Kolkata: When the Prime Minister offered to appear before the Public Accounts Committee (PAC) probing the 2G spectrum scam, some in the Congress described it as a masterstroke. But today one of the Congress's most senior leaders, Pranab Mukherjee said he would not have advised the prime minister to go this extra mile.
"The PM announced on his own, without consulting any of us first that he would appear before the PAC. Had he consulted with me, I would have told him not to because I am conservative," Pranab Mukerjee said addressing Congressmen in Kolkata today.
"Why don't ministers appear before Parliamentary Committees? The reason is simple.
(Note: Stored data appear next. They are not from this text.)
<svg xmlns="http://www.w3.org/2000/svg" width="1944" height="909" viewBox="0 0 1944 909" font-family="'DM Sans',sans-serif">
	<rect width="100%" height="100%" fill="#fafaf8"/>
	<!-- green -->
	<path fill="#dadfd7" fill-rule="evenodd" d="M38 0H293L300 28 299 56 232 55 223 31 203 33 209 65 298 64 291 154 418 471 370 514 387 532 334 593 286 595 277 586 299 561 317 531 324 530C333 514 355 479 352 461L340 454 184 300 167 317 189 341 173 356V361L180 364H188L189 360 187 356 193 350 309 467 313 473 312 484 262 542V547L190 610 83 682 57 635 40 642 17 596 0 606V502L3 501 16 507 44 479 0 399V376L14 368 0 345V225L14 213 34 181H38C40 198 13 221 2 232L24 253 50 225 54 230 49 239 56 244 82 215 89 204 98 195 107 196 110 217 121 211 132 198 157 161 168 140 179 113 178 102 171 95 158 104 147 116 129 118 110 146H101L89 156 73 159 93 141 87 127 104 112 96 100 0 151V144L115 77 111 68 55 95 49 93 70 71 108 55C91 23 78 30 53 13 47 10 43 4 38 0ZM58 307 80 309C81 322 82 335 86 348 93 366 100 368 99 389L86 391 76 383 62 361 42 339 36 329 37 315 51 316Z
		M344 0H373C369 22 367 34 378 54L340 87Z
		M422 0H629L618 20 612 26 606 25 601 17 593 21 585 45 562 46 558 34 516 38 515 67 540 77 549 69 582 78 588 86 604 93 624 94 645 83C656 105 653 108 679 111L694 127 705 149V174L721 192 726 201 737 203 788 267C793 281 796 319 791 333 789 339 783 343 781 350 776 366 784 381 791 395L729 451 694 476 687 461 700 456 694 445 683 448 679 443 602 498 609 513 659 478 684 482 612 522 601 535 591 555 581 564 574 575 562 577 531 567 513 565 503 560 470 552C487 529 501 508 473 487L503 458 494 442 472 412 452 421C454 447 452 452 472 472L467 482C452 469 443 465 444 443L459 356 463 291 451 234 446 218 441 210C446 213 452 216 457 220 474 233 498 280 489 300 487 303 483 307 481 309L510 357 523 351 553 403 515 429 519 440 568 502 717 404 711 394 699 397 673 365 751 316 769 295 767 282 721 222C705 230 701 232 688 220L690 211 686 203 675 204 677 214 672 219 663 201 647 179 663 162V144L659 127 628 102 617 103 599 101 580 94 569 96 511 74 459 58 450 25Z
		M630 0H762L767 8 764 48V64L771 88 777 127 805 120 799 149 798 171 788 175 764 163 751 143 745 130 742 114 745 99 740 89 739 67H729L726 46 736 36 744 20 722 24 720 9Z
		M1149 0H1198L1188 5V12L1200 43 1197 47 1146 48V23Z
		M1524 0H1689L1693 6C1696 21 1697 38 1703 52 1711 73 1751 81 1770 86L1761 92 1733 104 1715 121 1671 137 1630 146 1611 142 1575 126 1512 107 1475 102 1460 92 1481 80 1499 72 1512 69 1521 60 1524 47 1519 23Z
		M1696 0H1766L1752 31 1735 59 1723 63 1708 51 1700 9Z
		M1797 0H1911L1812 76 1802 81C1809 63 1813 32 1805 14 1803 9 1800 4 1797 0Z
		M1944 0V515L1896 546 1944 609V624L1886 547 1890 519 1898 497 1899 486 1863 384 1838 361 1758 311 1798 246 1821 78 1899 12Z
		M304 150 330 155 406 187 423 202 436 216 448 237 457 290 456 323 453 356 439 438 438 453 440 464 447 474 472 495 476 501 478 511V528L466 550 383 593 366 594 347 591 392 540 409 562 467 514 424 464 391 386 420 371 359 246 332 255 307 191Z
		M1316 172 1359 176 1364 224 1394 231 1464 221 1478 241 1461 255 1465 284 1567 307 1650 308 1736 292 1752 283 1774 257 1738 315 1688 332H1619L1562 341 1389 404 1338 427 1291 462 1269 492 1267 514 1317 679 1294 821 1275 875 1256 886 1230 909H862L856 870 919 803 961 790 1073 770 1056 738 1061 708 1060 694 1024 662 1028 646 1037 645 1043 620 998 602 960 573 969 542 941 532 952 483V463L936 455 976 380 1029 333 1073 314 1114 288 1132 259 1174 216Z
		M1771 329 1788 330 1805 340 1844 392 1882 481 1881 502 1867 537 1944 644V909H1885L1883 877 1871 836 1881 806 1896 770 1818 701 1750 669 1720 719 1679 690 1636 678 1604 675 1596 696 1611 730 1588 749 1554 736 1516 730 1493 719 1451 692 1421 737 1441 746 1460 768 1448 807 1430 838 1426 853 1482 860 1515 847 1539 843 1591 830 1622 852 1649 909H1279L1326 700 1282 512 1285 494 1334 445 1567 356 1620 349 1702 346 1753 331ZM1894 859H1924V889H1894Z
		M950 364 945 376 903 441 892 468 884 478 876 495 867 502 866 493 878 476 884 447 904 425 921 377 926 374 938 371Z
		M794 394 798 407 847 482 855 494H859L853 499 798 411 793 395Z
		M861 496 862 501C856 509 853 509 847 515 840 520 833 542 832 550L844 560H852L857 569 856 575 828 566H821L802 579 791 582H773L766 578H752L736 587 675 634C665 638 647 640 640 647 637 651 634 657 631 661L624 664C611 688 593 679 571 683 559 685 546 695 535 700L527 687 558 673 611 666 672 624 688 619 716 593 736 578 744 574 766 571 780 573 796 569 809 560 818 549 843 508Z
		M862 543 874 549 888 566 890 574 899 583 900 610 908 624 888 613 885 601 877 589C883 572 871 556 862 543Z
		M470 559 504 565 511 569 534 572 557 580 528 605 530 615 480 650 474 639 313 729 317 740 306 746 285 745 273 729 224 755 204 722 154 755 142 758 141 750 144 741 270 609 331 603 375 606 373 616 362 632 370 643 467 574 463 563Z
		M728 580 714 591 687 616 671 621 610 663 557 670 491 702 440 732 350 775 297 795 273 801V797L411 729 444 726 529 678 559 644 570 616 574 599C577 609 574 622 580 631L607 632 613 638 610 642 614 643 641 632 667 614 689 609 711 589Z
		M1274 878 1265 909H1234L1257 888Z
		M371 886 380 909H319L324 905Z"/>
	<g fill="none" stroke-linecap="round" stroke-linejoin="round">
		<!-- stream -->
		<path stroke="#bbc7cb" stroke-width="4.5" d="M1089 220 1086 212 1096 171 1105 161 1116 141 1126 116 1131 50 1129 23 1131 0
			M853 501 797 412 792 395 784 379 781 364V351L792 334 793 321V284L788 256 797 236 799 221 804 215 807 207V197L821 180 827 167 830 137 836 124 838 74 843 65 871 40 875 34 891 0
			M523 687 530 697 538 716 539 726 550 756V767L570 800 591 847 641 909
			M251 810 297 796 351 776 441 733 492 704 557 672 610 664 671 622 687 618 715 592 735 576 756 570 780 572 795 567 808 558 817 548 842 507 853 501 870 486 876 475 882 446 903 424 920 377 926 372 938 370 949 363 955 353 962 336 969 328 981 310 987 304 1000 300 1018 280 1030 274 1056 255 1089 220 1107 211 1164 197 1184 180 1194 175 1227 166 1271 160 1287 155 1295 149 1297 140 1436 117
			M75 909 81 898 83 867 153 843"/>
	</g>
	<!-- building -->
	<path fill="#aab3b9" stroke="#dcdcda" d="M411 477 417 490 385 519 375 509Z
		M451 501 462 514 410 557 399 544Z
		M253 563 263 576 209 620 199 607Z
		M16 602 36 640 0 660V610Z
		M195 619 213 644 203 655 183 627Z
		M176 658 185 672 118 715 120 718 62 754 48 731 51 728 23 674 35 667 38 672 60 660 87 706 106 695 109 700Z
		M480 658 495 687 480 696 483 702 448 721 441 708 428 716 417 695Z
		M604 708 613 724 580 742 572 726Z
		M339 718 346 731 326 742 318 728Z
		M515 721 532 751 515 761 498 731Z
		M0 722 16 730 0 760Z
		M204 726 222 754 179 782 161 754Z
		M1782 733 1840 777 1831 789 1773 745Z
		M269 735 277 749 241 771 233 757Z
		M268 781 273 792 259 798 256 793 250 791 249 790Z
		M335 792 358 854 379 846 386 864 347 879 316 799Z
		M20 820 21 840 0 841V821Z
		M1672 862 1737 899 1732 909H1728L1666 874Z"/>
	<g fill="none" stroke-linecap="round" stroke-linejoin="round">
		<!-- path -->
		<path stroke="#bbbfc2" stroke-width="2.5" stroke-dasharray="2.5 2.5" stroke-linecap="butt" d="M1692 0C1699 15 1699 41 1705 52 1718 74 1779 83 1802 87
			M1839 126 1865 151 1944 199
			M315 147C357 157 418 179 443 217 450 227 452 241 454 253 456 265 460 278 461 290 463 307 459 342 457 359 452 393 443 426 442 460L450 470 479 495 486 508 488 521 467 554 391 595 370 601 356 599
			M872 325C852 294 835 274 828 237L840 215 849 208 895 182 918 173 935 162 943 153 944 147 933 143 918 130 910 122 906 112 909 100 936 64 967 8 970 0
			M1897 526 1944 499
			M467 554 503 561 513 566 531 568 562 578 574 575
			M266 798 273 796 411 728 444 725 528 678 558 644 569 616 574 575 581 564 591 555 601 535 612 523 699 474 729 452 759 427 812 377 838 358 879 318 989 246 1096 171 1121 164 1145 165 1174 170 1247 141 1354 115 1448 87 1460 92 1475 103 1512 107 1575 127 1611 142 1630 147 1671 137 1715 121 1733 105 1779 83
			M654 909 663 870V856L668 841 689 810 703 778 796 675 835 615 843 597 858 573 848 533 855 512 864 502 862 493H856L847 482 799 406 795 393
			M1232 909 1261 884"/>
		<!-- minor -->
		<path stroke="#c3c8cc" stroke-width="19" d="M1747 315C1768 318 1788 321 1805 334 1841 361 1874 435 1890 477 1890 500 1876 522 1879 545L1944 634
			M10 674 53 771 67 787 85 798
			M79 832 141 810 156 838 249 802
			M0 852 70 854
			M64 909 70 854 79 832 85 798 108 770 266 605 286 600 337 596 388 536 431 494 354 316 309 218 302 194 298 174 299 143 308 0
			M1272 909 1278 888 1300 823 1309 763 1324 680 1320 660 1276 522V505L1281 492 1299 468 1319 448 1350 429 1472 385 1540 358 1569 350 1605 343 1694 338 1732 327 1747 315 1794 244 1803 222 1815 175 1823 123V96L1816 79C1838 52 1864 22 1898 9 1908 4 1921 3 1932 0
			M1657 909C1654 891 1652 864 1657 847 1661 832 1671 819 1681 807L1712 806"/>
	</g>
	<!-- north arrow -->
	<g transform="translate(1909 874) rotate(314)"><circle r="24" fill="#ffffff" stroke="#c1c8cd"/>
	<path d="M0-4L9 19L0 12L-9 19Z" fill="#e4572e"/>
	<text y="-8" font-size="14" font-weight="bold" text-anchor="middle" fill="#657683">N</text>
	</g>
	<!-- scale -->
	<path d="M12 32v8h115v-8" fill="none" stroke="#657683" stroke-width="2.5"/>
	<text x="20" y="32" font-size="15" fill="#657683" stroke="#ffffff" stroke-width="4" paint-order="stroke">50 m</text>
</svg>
A minister is accountable to the Lok Sabha or the Rajya Sabha, to the 543 members of Lok Sabha. A minister has reached his position thanks to his party, Out of those 543 members, 272 of them back their party, back their Prime Minister. He is accountable to the whole House, not just a section of it," he added. (Read: Dispel air of despondency, says PM in new year message)
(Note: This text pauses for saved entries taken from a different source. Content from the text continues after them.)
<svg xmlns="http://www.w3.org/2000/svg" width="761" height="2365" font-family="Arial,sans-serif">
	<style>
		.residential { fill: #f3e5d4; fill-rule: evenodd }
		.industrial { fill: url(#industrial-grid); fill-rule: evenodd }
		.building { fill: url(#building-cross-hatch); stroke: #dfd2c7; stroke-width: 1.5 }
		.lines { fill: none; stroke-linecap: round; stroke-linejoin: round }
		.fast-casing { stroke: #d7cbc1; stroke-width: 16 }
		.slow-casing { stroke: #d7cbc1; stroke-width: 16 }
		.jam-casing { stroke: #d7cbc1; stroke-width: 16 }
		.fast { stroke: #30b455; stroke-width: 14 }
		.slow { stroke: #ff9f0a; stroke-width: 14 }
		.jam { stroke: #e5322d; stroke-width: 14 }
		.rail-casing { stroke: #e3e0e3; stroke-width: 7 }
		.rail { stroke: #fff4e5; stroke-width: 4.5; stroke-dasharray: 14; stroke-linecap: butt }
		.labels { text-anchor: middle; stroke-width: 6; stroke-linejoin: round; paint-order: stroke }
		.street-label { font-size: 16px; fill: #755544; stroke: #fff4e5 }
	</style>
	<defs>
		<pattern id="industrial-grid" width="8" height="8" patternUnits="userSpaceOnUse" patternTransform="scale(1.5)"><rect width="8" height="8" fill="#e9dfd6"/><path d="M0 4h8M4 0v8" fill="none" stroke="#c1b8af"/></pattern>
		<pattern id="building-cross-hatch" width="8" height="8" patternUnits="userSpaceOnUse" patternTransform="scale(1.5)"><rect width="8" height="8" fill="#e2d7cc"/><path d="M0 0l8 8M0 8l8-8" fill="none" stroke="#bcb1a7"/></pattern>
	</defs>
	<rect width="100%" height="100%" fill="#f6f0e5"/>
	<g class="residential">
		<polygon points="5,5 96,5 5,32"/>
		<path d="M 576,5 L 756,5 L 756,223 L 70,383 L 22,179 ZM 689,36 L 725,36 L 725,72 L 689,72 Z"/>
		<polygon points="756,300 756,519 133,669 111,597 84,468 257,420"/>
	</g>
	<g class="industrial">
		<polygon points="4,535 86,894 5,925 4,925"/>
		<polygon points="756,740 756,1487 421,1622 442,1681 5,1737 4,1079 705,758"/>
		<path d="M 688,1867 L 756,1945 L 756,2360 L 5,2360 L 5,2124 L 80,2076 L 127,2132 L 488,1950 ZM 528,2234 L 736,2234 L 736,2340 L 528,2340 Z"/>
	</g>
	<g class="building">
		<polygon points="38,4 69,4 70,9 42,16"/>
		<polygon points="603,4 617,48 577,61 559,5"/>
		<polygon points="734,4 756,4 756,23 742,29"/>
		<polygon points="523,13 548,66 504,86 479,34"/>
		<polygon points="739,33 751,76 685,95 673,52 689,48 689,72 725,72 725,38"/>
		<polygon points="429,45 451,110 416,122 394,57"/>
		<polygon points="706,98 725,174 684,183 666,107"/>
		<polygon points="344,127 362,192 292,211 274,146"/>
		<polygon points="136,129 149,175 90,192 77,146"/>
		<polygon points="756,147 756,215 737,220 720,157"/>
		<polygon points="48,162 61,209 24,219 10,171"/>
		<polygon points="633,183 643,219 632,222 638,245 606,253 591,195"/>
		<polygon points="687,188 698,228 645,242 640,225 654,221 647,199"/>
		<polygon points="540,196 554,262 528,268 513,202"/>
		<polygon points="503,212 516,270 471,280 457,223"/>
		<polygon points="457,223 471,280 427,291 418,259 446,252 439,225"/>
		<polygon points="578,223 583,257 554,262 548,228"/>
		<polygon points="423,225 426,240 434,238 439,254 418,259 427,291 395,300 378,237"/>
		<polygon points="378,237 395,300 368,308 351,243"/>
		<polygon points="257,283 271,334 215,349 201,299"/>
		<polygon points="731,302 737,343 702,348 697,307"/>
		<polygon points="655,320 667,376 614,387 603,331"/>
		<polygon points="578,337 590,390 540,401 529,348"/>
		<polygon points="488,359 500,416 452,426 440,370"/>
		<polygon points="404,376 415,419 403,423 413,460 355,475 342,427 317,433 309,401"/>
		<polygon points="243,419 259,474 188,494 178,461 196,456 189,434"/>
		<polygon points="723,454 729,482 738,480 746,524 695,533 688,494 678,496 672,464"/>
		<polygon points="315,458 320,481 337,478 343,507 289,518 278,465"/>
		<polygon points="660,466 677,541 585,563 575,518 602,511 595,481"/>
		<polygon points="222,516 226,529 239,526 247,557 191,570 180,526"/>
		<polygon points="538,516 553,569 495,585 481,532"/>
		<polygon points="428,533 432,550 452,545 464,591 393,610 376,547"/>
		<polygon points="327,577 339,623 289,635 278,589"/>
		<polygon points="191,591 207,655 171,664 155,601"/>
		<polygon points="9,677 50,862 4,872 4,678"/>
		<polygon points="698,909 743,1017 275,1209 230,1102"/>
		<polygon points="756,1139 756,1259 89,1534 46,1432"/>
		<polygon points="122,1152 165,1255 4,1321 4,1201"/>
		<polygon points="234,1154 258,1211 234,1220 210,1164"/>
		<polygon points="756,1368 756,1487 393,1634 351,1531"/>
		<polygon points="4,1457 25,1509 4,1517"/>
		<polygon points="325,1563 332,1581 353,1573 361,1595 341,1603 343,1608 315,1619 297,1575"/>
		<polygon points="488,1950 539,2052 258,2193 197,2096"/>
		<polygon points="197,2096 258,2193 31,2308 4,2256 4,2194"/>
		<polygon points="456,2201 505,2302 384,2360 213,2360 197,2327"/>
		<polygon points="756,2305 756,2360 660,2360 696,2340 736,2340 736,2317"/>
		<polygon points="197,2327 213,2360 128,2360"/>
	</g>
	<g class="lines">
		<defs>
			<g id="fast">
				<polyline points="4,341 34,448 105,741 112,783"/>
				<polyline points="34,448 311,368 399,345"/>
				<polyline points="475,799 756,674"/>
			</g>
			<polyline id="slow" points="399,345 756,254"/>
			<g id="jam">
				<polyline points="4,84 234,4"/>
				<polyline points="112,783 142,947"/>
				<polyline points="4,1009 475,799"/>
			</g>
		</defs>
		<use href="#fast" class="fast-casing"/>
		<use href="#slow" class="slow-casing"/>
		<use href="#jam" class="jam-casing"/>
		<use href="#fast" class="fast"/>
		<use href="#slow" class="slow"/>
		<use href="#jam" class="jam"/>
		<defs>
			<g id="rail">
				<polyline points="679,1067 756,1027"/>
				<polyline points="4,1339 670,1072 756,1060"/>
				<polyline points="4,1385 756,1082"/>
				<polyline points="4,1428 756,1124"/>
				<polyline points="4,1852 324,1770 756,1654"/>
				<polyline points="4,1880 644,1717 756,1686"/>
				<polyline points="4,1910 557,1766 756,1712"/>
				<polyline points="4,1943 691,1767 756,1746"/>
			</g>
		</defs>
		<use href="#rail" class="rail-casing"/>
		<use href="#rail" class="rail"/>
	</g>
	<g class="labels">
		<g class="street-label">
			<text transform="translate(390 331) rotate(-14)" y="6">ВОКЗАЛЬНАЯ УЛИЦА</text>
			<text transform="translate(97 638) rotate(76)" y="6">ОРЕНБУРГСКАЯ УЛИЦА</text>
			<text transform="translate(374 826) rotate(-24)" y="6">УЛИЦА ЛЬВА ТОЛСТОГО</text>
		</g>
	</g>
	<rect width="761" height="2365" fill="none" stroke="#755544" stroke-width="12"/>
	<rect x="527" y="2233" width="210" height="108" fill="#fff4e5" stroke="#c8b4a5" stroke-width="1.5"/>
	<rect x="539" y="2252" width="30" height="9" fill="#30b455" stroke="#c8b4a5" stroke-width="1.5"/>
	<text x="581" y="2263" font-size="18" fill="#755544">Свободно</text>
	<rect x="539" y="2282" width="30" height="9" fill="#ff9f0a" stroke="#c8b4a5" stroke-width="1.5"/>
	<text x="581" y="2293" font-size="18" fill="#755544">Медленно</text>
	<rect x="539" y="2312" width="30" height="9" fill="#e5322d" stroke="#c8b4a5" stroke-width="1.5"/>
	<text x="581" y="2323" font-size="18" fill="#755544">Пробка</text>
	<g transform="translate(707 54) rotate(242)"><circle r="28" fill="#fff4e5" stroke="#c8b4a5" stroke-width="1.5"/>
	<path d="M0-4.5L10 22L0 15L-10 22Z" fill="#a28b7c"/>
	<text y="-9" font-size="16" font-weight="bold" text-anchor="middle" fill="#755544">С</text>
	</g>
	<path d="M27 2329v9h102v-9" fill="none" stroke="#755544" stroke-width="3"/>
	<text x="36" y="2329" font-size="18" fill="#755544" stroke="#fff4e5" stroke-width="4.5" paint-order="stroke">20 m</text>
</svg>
Later in the day, as reports of his statement appeared in the media, Mukherjee was quick deny that he differed with the Prime Minister. "It is wrong to state that there have been differences of opinion between me and the PM on his offer to appear before the PAC. I have said though Prime Minister had offered to appear before PAC, I would not have done so. I had also given an example that ministers did not appear before any parliamentary committee. This is because the parliamentary committees are part, while Parliament is the whole," he said.
(Read: Pranab Mukerjee denies rift with the PM)
Mukherjee also slammed the Opposition over its demand for a Joint Parliamentary Committee (JPC) probe into the 2G spectrum scam. "I have never seen Parliament being stalled the way Opposition did. It is wrong to say government has failed to act against corruption. We have already ordered a probe into the scam," he said.
Through the Winter Session of Parliament, the stand-off between the Opposition and the government over a JPC ensured that the entire session virtually saw no business being conducted. As a compromise, the Prime Minister offered to appear before the Public Accounts Committee (PAC) which is studying the 2G spectrum scam as reported by the government's auditor, the Comptroller and Auditor General (CAG). (Read: Speaker fails to break deadlock)
The Prime Minister stressed that this is an unprecedented offer. The BJP responded that it didn't want the Prime Minister to break the tradition, and that it's not going to budge from its JPC war cry. Reiterating that stand, BJP's Ravi Shankar Prasad today said, "What is the hidden hand that is delaying the constitution of JPC? May be they have something to hide." (Read: NDA leaders meet, stick to JPC demand)
The CPI's National Secretary D Raja slammed Pranab Mukerjee's statement today contending that the Prime Minister's offer was made at a session of the AICC and not the Parliament. "The PM made that offer in the AICC session which was held very recently so is it the Congress party's stand or is the PM taking a different stand from the Congress party? Or is Mr Pranab Mukhrjee is saying a different thing from what the PM has said? I don't know. It is for them to explain to the country and people," Raja said.
The government has maintained that several agencies like the Central Bureau of Investigation (CBI) and the Enforcement Directorate (ED) are detailing how the 2G scam was executed. A Raja as Telecom Minister is accused of under-valuing 2G spectrum to favour companies who applied for mobile licenses in 2008. The government's auditor said in November that Raja cost the government upto Rs. 1.76 lakh crore. That sealed Raja's fate, forcing him to resign from the Cabinet.
The CBI has since raided the homes of A Raja and his associates. It is also studying the phone conversations between PR executive Niira Radia and politicians and industrialists to determine whether Radia lobbied for her clients to win 2G licenses, and influenced the government to reinduct Raja as Telecom Minister after the UPA won the general elections in 2009.
The government points to these lines of inquiry as proof that a JPC is not needed. Constituting this new committee, made up of different parties, would only slow down the 2G investigation, argue its critics, most of who are part of the government.
The PM's offer to answer questions posed by the PAC was prompted by suggestions that the government doesn't want to set up a JPC because it will have the power to summon the Prime Minister and his colleagues.